### [Work to be completed]
Can you turn every line of the rows below into a JSON list of strings, one string per line, with blank lines left out?
□ □ □ □ □
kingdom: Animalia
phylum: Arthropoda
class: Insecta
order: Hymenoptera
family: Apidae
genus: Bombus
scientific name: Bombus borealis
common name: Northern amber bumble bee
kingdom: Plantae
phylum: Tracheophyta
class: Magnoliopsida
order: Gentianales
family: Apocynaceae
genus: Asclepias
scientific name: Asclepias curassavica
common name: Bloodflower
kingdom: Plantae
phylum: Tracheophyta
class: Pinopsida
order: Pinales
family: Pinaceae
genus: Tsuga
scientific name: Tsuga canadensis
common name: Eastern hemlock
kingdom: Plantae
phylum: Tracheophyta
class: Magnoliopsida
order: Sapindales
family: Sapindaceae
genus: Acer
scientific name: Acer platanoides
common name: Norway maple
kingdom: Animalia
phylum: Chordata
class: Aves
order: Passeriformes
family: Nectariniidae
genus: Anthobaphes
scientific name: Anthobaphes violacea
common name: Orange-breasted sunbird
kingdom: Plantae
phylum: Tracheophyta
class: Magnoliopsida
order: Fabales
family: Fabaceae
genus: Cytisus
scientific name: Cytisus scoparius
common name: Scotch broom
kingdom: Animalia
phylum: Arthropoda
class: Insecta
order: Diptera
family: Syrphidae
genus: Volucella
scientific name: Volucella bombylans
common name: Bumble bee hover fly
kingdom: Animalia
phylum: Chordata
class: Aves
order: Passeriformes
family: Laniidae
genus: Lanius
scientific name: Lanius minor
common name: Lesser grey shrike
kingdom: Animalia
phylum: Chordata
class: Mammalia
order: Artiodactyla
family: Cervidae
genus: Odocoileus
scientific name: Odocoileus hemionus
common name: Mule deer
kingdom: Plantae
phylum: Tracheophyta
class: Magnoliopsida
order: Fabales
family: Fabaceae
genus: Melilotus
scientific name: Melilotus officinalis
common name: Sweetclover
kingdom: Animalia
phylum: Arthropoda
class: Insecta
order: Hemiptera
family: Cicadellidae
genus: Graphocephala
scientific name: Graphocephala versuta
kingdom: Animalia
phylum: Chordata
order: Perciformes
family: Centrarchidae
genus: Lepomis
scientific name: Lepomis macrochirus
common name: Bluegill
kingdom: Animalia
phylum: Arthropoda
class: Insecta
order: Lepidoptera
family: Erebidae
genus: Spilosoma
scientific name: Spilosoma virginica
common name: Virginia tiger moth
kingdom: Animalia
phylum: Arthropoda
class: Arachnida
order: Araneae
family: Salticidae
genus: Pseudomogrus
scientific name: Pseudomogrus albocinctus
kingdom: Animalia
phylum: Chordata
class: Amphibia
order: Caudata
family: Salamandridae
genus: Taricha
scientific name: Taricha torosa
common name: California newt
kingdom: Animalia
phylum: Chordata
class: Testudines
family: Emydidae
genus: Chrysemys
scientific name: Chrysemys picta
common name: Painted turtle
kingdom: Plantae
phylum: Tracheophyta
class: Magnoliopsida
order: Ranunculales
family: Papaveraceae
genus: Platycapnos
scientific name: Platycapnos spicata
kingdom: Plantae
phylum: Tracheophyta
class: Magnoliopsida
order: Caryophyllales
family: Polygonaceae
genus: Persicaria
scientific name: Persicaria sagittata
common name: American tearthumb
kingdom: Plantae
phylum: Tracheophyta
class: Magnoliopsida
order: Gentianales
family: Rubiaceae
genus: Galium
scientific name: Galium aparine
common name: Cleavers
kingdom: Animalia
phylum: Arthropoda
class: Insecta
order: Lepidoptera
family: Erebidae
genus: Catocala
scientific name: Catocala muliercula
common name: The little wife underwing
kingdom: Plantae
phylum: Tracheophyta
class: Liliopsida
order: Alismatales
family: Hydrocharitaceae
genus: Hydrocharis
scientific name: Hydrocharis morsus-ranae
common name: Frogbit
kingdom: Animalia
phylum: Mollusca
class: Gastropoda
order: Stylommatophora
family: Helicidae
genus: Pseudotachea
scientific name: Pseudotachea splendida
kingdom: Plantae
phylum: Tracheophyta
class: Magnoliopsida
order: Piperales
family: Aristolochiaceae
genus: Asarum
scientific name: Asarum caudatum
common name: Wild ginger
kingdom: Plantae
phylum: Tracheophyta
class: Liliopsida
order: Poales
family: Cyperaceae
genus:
□ □ □ □ □
### [Result of the task]
[
  "kingdom: Animalia",
  "phylum: Arthropoda",
  "class: Insecta",
  "order: Hymenoptera",
  "family: Apidae",
  "genus: Bombus",
  "scientific name: Bombus borealis",
  "common name: Northern amber bumble bee",
  "kingdom: Plantae",
  "phylum: Tracheophyta",
  "class: Magnoliopsida",
  "order: Gentianales",
  "family: Apocynaceae",
  "genus: Asclepias",
  "scientific name: Asclepias curassavica",
  "common name: Bloodflower",
  "kingdom: Plantae",
  "phylum: Tracheophyta",
  "class: Pinopsida",
  "order: Pinales",
  "family: Pinaceae",
  "genus: Tsuga",
  "scientific name: Tsuga canadensis",
  "common name: Eastern hemlock",
  "kingdom: Plantae",
  "phylum: Tracheophyta",
  "class: Magnoliopsida",
  "order: Sapindales",
  "family: Sapindaceae",
  "genus: Acer",
  "scientific name: Acer platanoides",
  "common name: Norway maple",
  "kingdom: Animalia",
  "phylum: Chordata",
  "class: Aves",
  "order: Passeriformes",
  "family: Nectariniidae",
  "genus: Anthobaphes",
  "scientific name: Anthobaphes violacea",
  "common name: Orange-breasted sunbird",
  "kingdom: Plantae",
  "phylum: Tracheophyta",
  "class: Magnoliopsida",
  "order: Fabales",
  "family: Fabaceae",
  "genus: Cytisus",
  "scientific name: Cytisus scoparius",
  "common name: Scotch broom",
  "kingdom: Animalia",
  "phylum: Arthropoda",
  "class: Insecta",
  "order: Diptera",
  "family: Syrphidae",
  "genus: Volucella",
  "scientific name: Volucella bombylans",
  "common name: Bumble bee hover fly",
  "kingdom: Animalia",
  "phylum: Chordata",
  "class: Aves",
  "order: Passeriformes",
  "family: Laniidae",
  "genus: Lanius",
  "scientific name: Lanius minor",
  "common name: Lesser grey shrike",
  "kingdom: Animalia",
  "phylum: Chordata",
  "class: Mammalia",
  "order: Artiodactyla",
  "family: Cervidae",
  "genus: Odocoileus",
  "scientific name: Odocoileus hemionus",
  "common name: Mule deer",
  "kingdom: Plantae",
  "phylum: Tracheophyta",
  "class: Magnoliopsida",
  "order: Fabales",
  "family: Fabaceae",
  "genus: Melilotus",
  "scientific name: Melilotus officinalis",
  "common name: Sweetclover",
  "kingdom: Animalia",
  "phylum: Arthropoda",
  "class: Insecta",
  "order: Hemiptera",
  "family: Cicadellidae",
  "genus: Graphocephala",
  "scientific name: Graphocephala versuta",
  "kingdom: Animalia",
  "phylum: Chordata",
  "order: Perciformes",
  "family: Centrarchidae",
  "genus: Lepomis",
  "scientific name: Lepomis macrochirus",
  "common name: Bluegill",
  "kingdom: Animalia",
  "phylum: Arthropoda",
  "class: Insecta",
  "order: Lepidoptera",
  "family: Erebidae",
  "genus: Spilosoma",
  "scientific name: Spilosoma virginica",
  "common name: Virginia tiger moth",
  "kingdom: Animalia",
  "phylum: Arthropoda",
  "class: Arachnida",
  "order: Araneae",
  "family: Salticidae",
  "genus: Pseudomogrus",
  "scientific name: Pseudomogrus albocinctus",
  "kingdom: Animalia",
  "phylum: Chordata",
  "class: Amphibia",
  "order: Caudata",
  "family: Salamandridae",
  "genus: Taricha",
  "scientific name: Taricha torosa",
  "common name: California newt",
  "kingdom: Animalia",
  "phylum: Chordata",
  "class: Testudines",
  "family: Emydidae",
  "genus: Chrysemys",
  "scientific name: Chrysemys picta",
  "common name: Painted turtle",
  "kingdom: Plantae",
  "phylum: Tracheophyta",
  "class: Magnoliopsida",
  "order: Ranunculales",
  "family: Papaveraceae",
  "genus: Platycapnos",
  "scientific name: Platycapnos spicata",
  "kingdom: Plantae",
  "phylum: Tracheophyta",
  "class: Magnoliopsida",
  "order: Caryophyllales",
  "family: Polygonaceae",
  "genus: Persicaria",
  "scientific name: Persicaria sagittata",
  "common name: American tearthumb",
  "kingdom: Plantae",
  "phylum: Tracheophyta",
  "class: Magnoliopsida",
  "order: Gentianales",
  "family: Rubiaceae",
  "genus: Galium",
  "scientific name: Galium aparine",
  "common name: Cleavers",
  "kingdom: Animalia",
  "phylum: Arthropoda",
  "class: Insecta",
  "order: Lepidoptera",
  "family: Erebidae",
  "genus: Catocala",
  "scientific name: Catocala muliercula",
  "common name: The little wife underwing",
  "kingdom: Plantae",
  "phylum: Tracheophyta",
  "class: Liliopsida",
  "order: Alismatales",
  "family: Hydrocharitaceae",
  "genus: Hydrocharis",
  "scientific name: Hydrocharis morsus-ranae",
  "common name: Frogbit",
  "kingdom: Animalia",
  "phylum: Mollusca",
  "class: Gastropoda",
  "order: Stylommatophora",
  "family: Helicidae",
  "genus: Pseudotachea",
  "scientific name: Pseudotachea splendida",
  "kingdom: Plantae",
  "phylum: Tracheophyta",
  "class: Magnoliopsida",
  "order: Piperales",
  "family: Aristolochiaceae",
  "genus: Asarum",
  "scientific name: Asarum caudatum",
  "common name: Wild ginger",
  "kingdom: Plantae",
  "phylum: Tracheophyta",
  "class: Liliopsida",
  "order: Poales",
  "family: Cyperaceae",
  "genus:"
]